→ **The problem**:
Read through the lines below for the string "JABALEY" and copy each one that has it.

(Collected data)

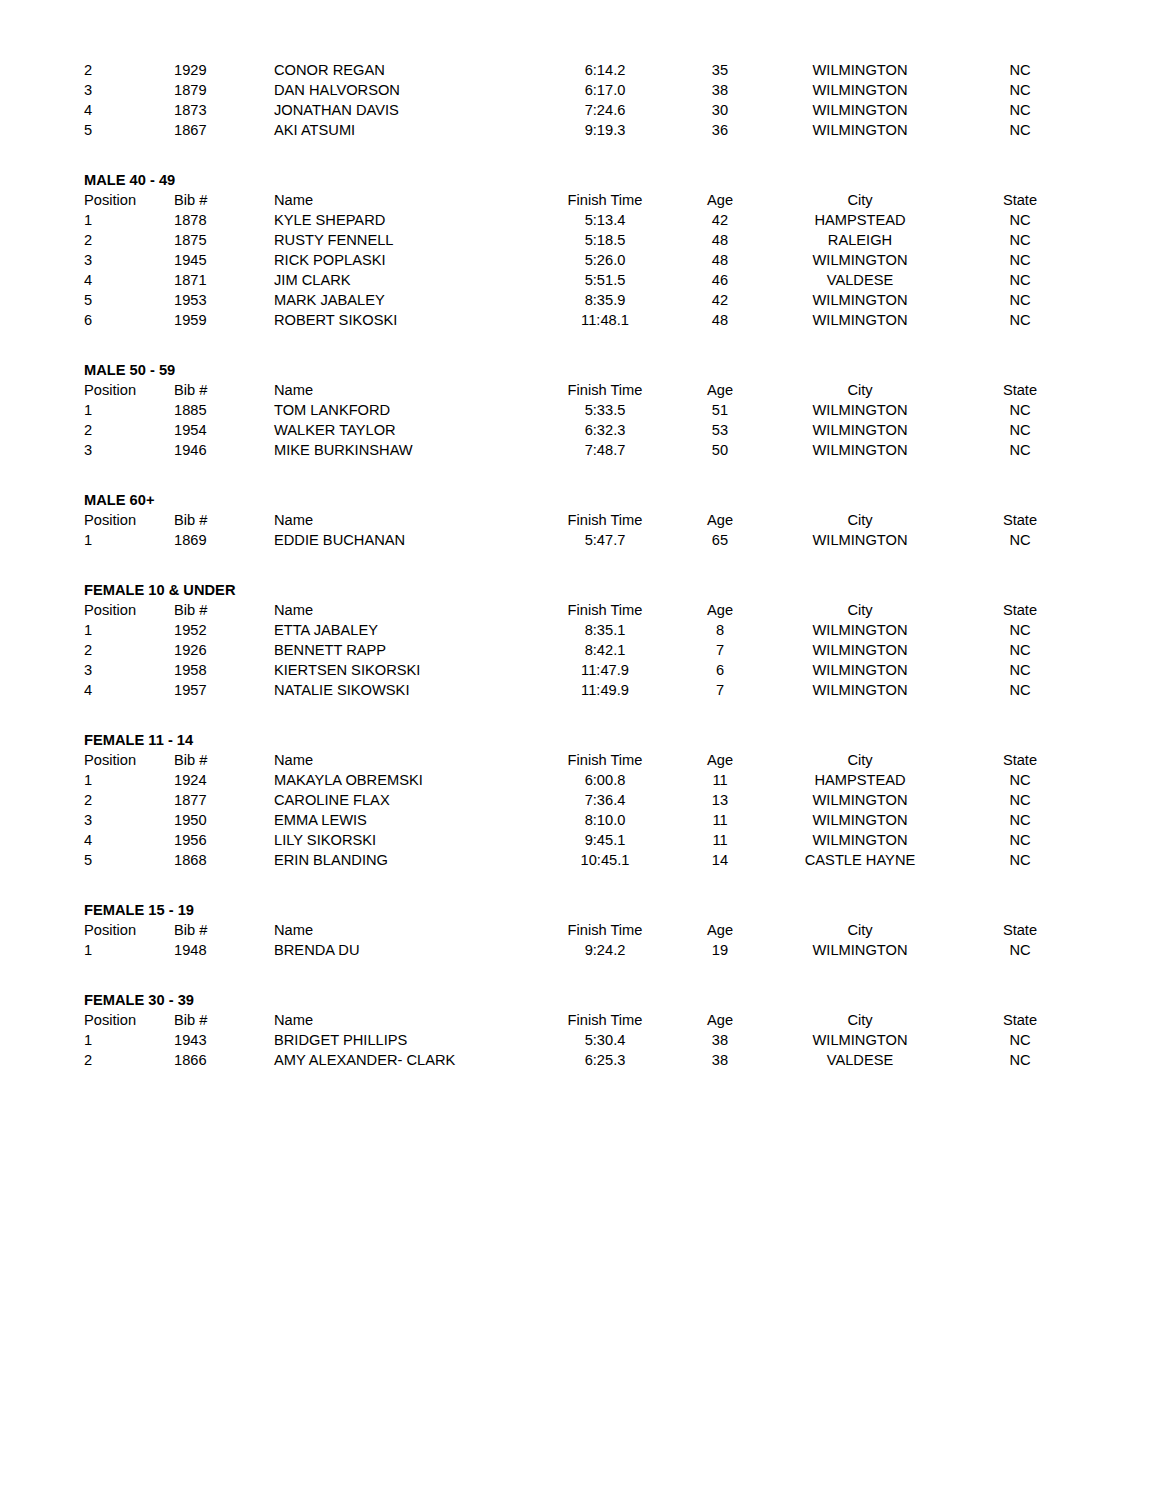| 2 | 1929 | CONOR REGAN | 6:14.2 | 35 | WILMINGTON | NC |
| 3 | 1879 | DAN HALVORSON | 6:17.0 | 38 | WILMINGTON | NC |
| 4 | 1873 | JONATHAN DAVIS | 7:24.6 | 30 | WILMINGTON | NC |
| 5 | 1867 | AKI ATSUMI | 9:19.3 | 36 | WILMINGTON | NC |
| MALE 40 - 49 |
| Position | Bib # | Name | Finish Time | Age | City | State |
| 1 | 1878 | KYLE SHEPARD | 5:13.4 | 42 | HAMPSTEAD | NC |
| 2 | 1875 | RUSTY FENNELL | 5:18.5 | 48 | RALEIGH | NC |
| 3 | 1945 | RICK POPLASKI | 5:26.0 | 48 | WILMINGTON | NC |
| 4 | 1871 | JIM CLARK | 5:51.5 | 46 | VALDESE | NC |
| 5 | 1953 | MARK JABALEY | 8:35.9 | 42 | WILMINGTON | NC |
| 6 | 1959 | ROBERT SIKOSKI | 11:48.1 | 48 | WILMINGTON | NC |
| MALE 50 - 59 |
| Position | Bib # | Name | Finish Time | Age | City | State |
| 1 | 1885 | TOM LANKFORD | 5:33.5 | 51 | WILMINGTON | NC |
| 2 | 1954 | WALKER TAYLOR | 6:32.3 | 53 | WILMINGTON | NC |
| 3 | 1946 | MIKE BURKINSHAW | 7:48.7 | 50 | WILMINGTON | NC |
| MALE 60+ |
| Position | Bib # | Name | Finish Time | Age | City | State |
| 1 | 1869 | EDDIE BUCHANAN | 5:47.7 | 65 | WILMINGTON | NC |
| FEMALE 10 & UNDER |
| Position | Bib # | Name | Finish Time | Age | City | State |
| 1 | 1952 | ETTA JABALEY | 8:35.1 | 8 | WILMINGTON | NC |
| 2 | 1926 | BENNETT RAPP | 8:42.1 | 7 | WILMINGTON | NC |
| 3 | 1958 | KIERTSEN SIKORSKI | 11:47.9 | 6 | WILMINGTON | NC |
| 4 | 1957 | NATALIE SIKOWSKI | 11:49.9 | 7 | WILMINGTON | NC |
| FEMALE 11 - 14 |
| Position | Bib # | Name | Finish Time | Age | City | State |
| 1 | 1924 | MAKAYLA OBREMSKI | 6:00.8 | 11 | HAMPSTEAD | NC |
| 2 | 1877 | CAROLINE FLAX | 7:36.4 | 13 | WILMINGTON | NC |
| 3 | 1950 | EMMA LEWIS | 8:10.0 | 11 | WILMINGTON | NC |
| 4 | 1956 | LILY SIKORSKI | 9:45.1 | 11 | WILMINGTON | NC |
| 5 | 1868 | ERIN BLANDING | 10:45.1 | 14 | CASTLE HAYNE | NC |
| FEMALE 15 - 19 |
| Position | Bib # | Name | Finish Time | Age | City | State |
| 1 | 1948 | BRENDA DU | 9:24.2 | 19 | WILMINGTON | NC |
| FEMALE 30 - 39 |
| Position | Bib # | Name | Finish Time | Age | City | State |
| 1 | 1943 | BRIDGET PHILLIPS | 5:30.4 | 38 | WILMINGTON | NC |
| 2 | 1866 | AMY ALEXANDER- CLARK | 6:25.3 | 38 | VALDESE | NC |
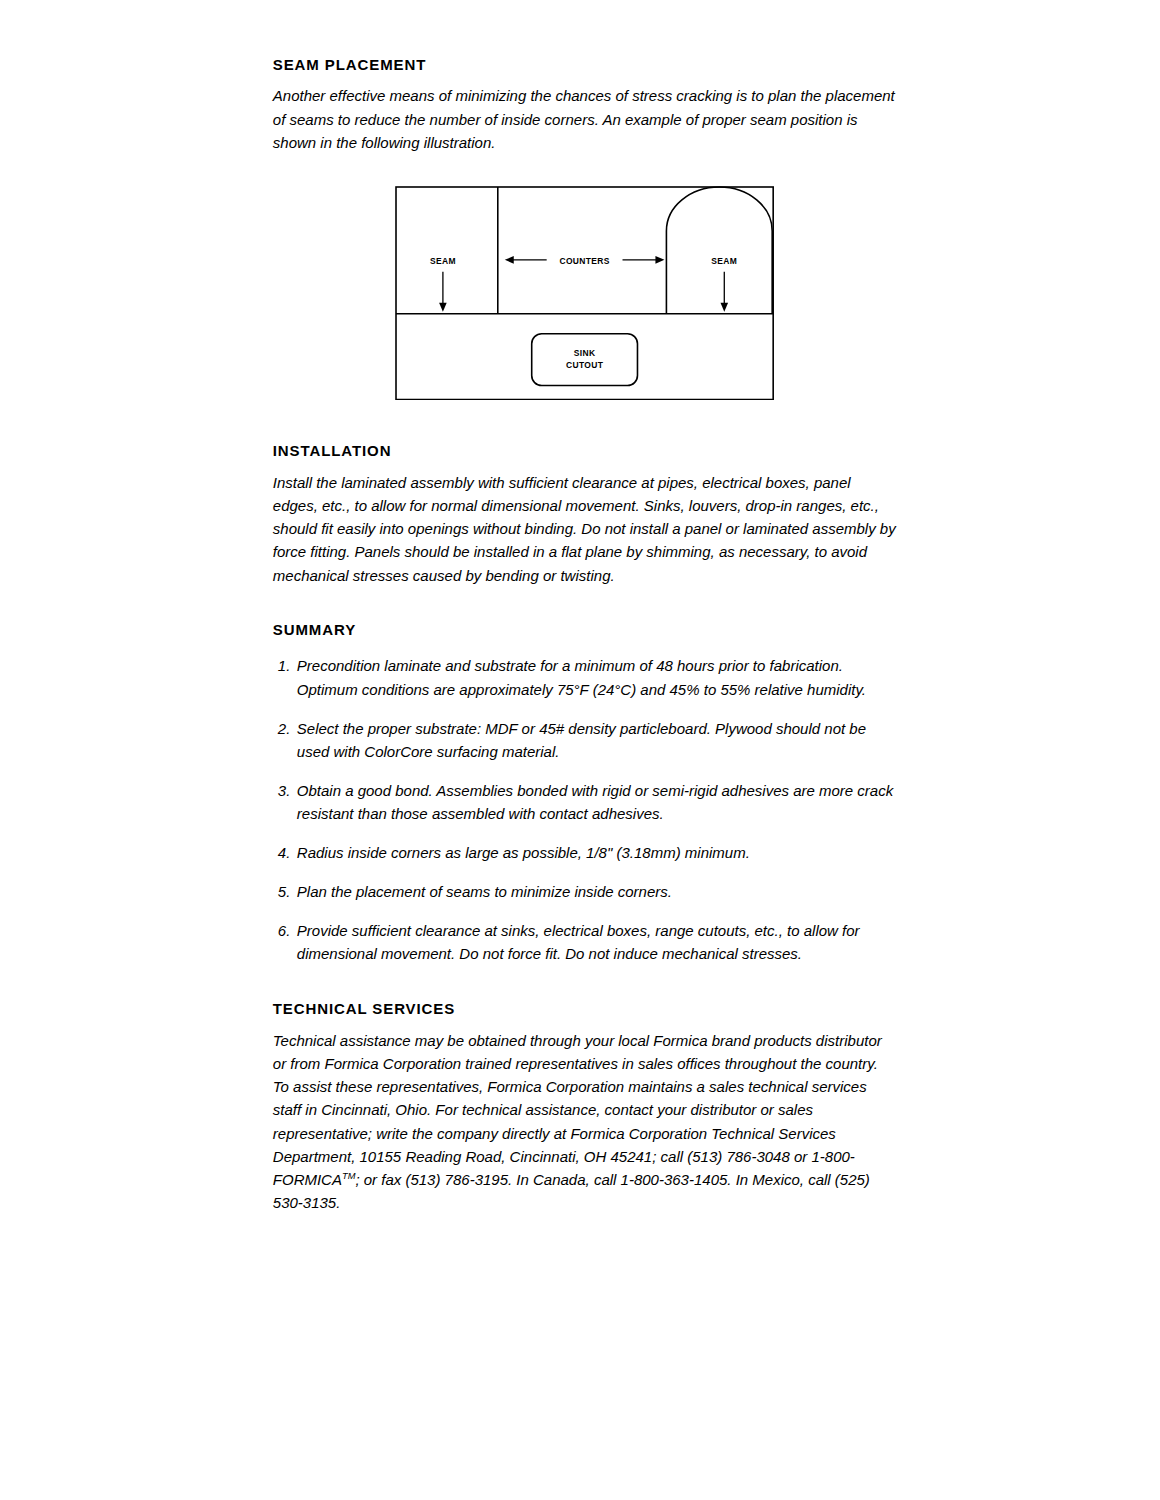Seam Placement
Another effective means of minimizing the chances of stress cracking is to plan the placement of seams to reduce the number of inside corners. An example of proper seam position is shown in the following illustration.
SEAM COUNTERS SEAM SINK CUTOUT
Installation
Install the laminated assembly with sufficient clearance at pipes, electrical boxes, panel edges, etc., to allow for normal dimensional movement. Sinks, louvers, drop-in ranges, etc., should fit easily into openings without binding. Do not install a panel or laminated assembly by force fitting. Panels should be installed in a flat plane by shimming, as necessary, to avoid mechanical stresses caused by bending or twisting.
Summary
Precondition laminate and substrate for a minimum of 48 hours prior to fabrication. Optimum conditions are approximately 75°F (24°C) and 45% to 55% relative humidity.
Select the proper substrate: MDF or 45# density particleboard. Plywood should not be used with ColorCore surfacing material.
Obtain a good bond. Assemblies bonded with rigid or semi-rigid adhesives are more crack resistant than those assembled with contact adhesives.
Radius inside corners as large as possible, 1/8" (3.18mm) minimum.
Plan the placement of seams to minimize inside corners.
Provide sufficient clearance at sinks, electrical boxes, range cutouts, etc., to allow for dimensional movement. Do not force fit. Do not induce mechanical stresses.
Technical Services
Technical assistance may be obtained through your local Formica brand products distributor or from Formica Corporation trained representatives in sales offices throughout the country. To assist these representatives, Formica Corporation maintains a sales technical services staff in Cincinnati, Ohio. For technical assistance, contact your distributor or sales representative; write the company directly at Formica Corporation Technical Services Department, 10155 Reading Road, Cincinnati, OH 45241; call (513) 786-3048 or 1-800-FORMICATM; or fax (513) 786-3195. In Canada, call 1-800-363-1405. In Mexico, call (525) 530-3135.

→ **Result**:
| 5 | 1953 | MARK JABALEY | 8:35.9 | 42 | WILMINGTON | NC |
| 1 | 1952 | ETTA JABALEY | 8:35.1 | 8 | WILMINGTON | NC |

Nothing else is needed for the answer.